Wir erhalten einen Schnelldurchgang in Bodenbiologie, der die meisten von uns in der Schule gelangweilt hat, der sich aber nun als die Grundlage allen Lebens auf diesem Planeten erweist. Denn:

„Es geht ja nicht nur um den Boden als unsere Nahrungsquelle. Neben der Funktion als Nährstoffproduzent und -speicher übernimmt er viele andere Ökosystemleistungen. Er ist der Ort, auf dem durch die Pflanzen die Fotosynthese stattfindet, er hält als Speichermedium die Wasserzirkulation am Laufen, er ist als Lebensraum Grundlage der Artenvielfalt. Gleichzeitig trägt der Boden zur Regulation unseres Klimas bei. Er dient als gigantischer Speicher von Kohlenstoff.“

Worin besteht die zentrale Wende im Denken und Handeln Benedikt Bösels? Diese Wende beruht auf einer Erkenntnis, die er folgendermaßen zusammenfasst:

Es steht so unheimlich viel auf dem Spiel. Neben den rasant zunehmenden ökologischen Risiken verlieren wir mit schlechter werdenden Böden die Sicherheit, weiterhin ausreichende Ernten liefern zu können.
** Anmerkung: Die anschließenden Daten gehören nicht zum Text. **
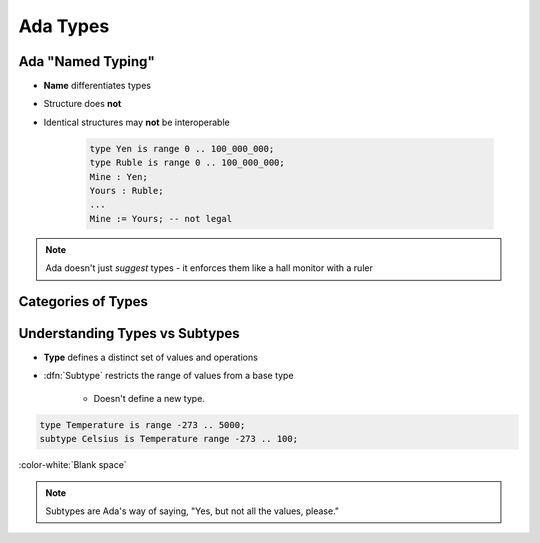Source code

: ===========
Ada Types
===========

--------------------
Ada "Named Typing"
--------------------

* **Name** differentiates types
* Structure does **not**
* Identical structures may **not** be interoperable

   .. code:: Ada

      type Yen is range 0 .. 100_000_000;
      type Ruble is range 0 .. 100_000_000;
      Mine : Yen;
      Yours : Ruble;
      ...
      Mine := Yours; -- not legal

.. note::

   Ada doesn't just *suggest* types - it enforces them like a
   hall monitor with a ruler

---------------------
Categories of Types
---------------------

.. image:: types_tree_complete.svg

---------------------------------
Understanding Types vs Subtypes
---------------------------------

* **Type** defines a distinct set of values and operations

* :dfn:`Subtype` restricts the range of values from a base type

   * Doesn't define a new type.

.. code:: Ada

   type Temperature is range -273 .. 5000;
   subtype Celsius is Temperature range -273 .. 100;

:color-white:`Blank space`

.. note::

   Subtypes are Ada's way of saying, "Yes, but not all the values, please."

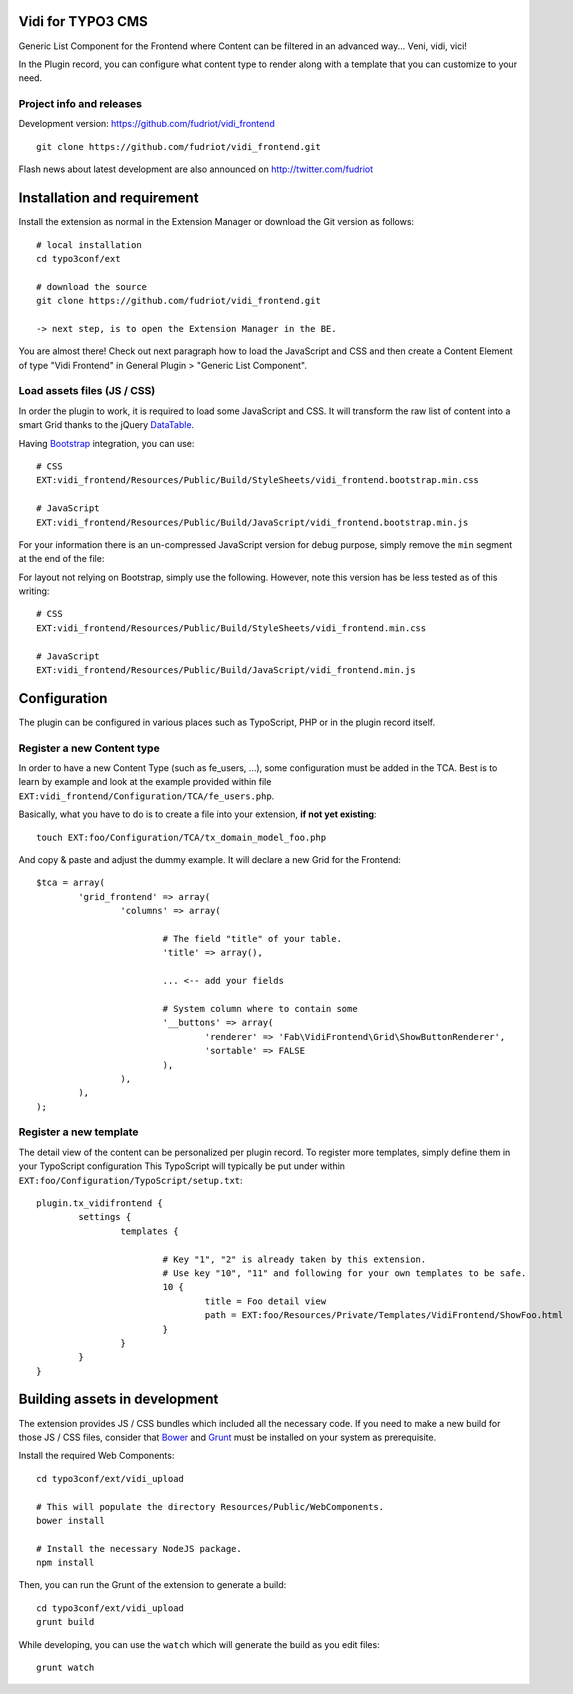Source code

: Vidi for TYPO3 CMS
==================

Generic List Component for the Frontend where Content can be filtered in an advanced way... Veni, vidi, vici!

In the Plugin record, you can configure what content type to render along with a template that you can customize to your need.

Project info and releases
-------------------------

.. Stable version:
.. http://typo3.org/extensions/repository/view/vidi

Development version:
https://github.com/fudriot/vidi_frontend

::

	git clone https://github.com/fudriot/vidi_frontend.git

Flash news about latest development are also announced on
http://twitter.com/fudriot


Installation and requirement
============================

Install the extension as normal in the Extension Manager or download the Git version as follows::

	# local installation
	cd typo3conf/ext

	# download the source
	git clone https://github.com/fudriot/vidi_frontend.git

	-> next step, is to open the Extension Manager in the BE.

.. _TER: typo3.org/extensions/repository/
.. _master branch: https://github.com/TYPO3-extensions/vidi.git


You are almost there! Check out next paragraph how to load the JavaScript and CSS and then create a Content Element of type "Vidi Frontend" in General Plugin > "Generic List Component".

Load assets files (JS / CSS)
----------------------------

In order the plugin to work, it is required to load some JavaScript and CSS. It will transform the raw list of content into a smart Grid thanks to the jQuery `DataTable`_.

Having `Bootstrap`_ integration, you can use::

	# CSS
	EXT:vidi_frontend/Resources/Public/Build/StyleSheets/vidi_frontend.bootstrap.min.css

	# JavaScript
	EXT:vidi_frontend/Resources/Public/Build/JavaScript/vidi_frontend.bootstrap.min.js

For your information there is an un-compressed JavaScript version for debug purpose, simply remove the ``min`` segment at the end of the file:


For layout not relying on Bootstrap, simply use the following. However, note this version has be less tested as of this writing::

	# CSS
	EXT:vidi_frontend/Resources/Public/Build/StyleSheets/vidi_frontend.min.css

	# JavaScript
	EXT:vidi_frontend/Resources/Public/Build/JavaScript/vidi_frontend.min.js

.. _DataTable: http://www.datatables.net/
.. _Bootstrap: http://getbootstrap.com/


Configuration
=============

The plugin can be configured in various places such as TypoScript, PHP or in the plugin record itself.


Register a new Content type
---------------------------

In order to have a new Content Type (such as fe_users, ...), some configuration must be added in the TCA.
Best is to learn by example and look at the example provided within file ``EXT:vidi_frontend/Configuration/TCA/fe_users.php``.

Basically, what you have to do is to create a file into your extension, **if not yet existing**::

	touch EXT:foo/Configuration/TCA/tx_domain_model_foo.php


And copy & paste and adjust the dummy example. It will declare a new Grid for the Frontend::

	$tca = array(
		'grid_frontend' => array(
			'columns' => array(

				# The field "title" of your table.
				'title' => array(),

				... <-- add your fields

				# System column where to contain some
				'__buttons' => array(
					'renderer' => 'Fab\VidiFrontend\Grid\ShowButtonRenderer',
					'sortable' => FALSE
				),
			),
		),
	);


Register a new template
-----------------------

The detail view of the content can be personalized per plugin record. To register more templates, simply define them in your TypoScript configuration
This TypoScript will typically be put under within ``EXT:foo/Configuration/TypoScript/setup.txt``::

	plugin.tx_vidifrontend {
		settings {
			templates {

				# Key "1", "2" is already taken by this extension.
				# Use key "10", "11" and following for your own templates to be safe.
				10 {
					title = Foo detail view
					path = EXT:foo/Resources/Private/Templates/VidiFrontend/ShowFoo.html
				}
			}
		}
	}


Building assets in development
==============================

The extension provides JS / CSS bundles which included all the necessary code. If you need to make a new build for those JS / CSS files,
consider that `Bower`_ and `Grunt`_ must be installed on your system as prerequisite.

Install the required Web Components::

	cd typo3conf/ext/vidi_upload

	# This will populate the directory Resources/Public/WebComponents.
	bower install

	# Install the necessary NodeJS package.
	npm install


Then, you can run the Grunt of the extension to generate a build::

	cd typo3conf/ext/vidi_upload
	grunt build

While developing, you can use the ``watch`` which will generate the build as you edit files::

	grunt watch


.. _Bower: http://bower.io/
.. _Grunt: http://gruntjs.com/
Vielerorts werden die schwindenden Ernten jedoch mit einem künstlichen Konstrukt bekämpft. Die Kettenreaktion und der damit einhergehende Teufelskreis gehen so: Düngen wir zu intensiv mit scharfem Flüssigdünger, greift dieser die Mikrobiologie des Bodens an. Das wiederum verringert die natürliche Widerstandsfähigkeit und Gesundheit der Pflanzen, die auf die Bodenbiologie und die von ihr gelieferten Nährstoffe angewiesen sind. Dadurch können sich die Pflanzen weniger gut gegen Schädlinge und Krankheiten schützen, weswegen wiederum Chemie benötigt wird, um darauf zu reagieren.“

Man wundert sich möglicherweise, wenn Benedikt Bösel nunmehr verkündet: „Wir haben uns für Kuh und Kompost entschieden – dies und anderes wird in den Folgekapiteln eingehend erläutert. Die Kehrtwende hängt mit Einsichten zusammen, die aus den Forschungsergebnissen zu einer regenerativen Landwirtschaft resultieren. Hier geht es um die Vorteile von Untersaat, ums Mulchen oder Agroforstsysteme. Benedikt Bösel berichtet, dass inzwischen auch endlich die Politik reagiere. Während die Europäische Union bisher das bestehende System mit Milliardensubventionen aufrechterhalten habe, habe sie nunmehr einen Ausschuss eingerichtet, der mit Blick auf die EU-Bodenstrategie 2030 den Weg zur Wiederherstellung gesunder und fruchtbarer Böden ebnen solle.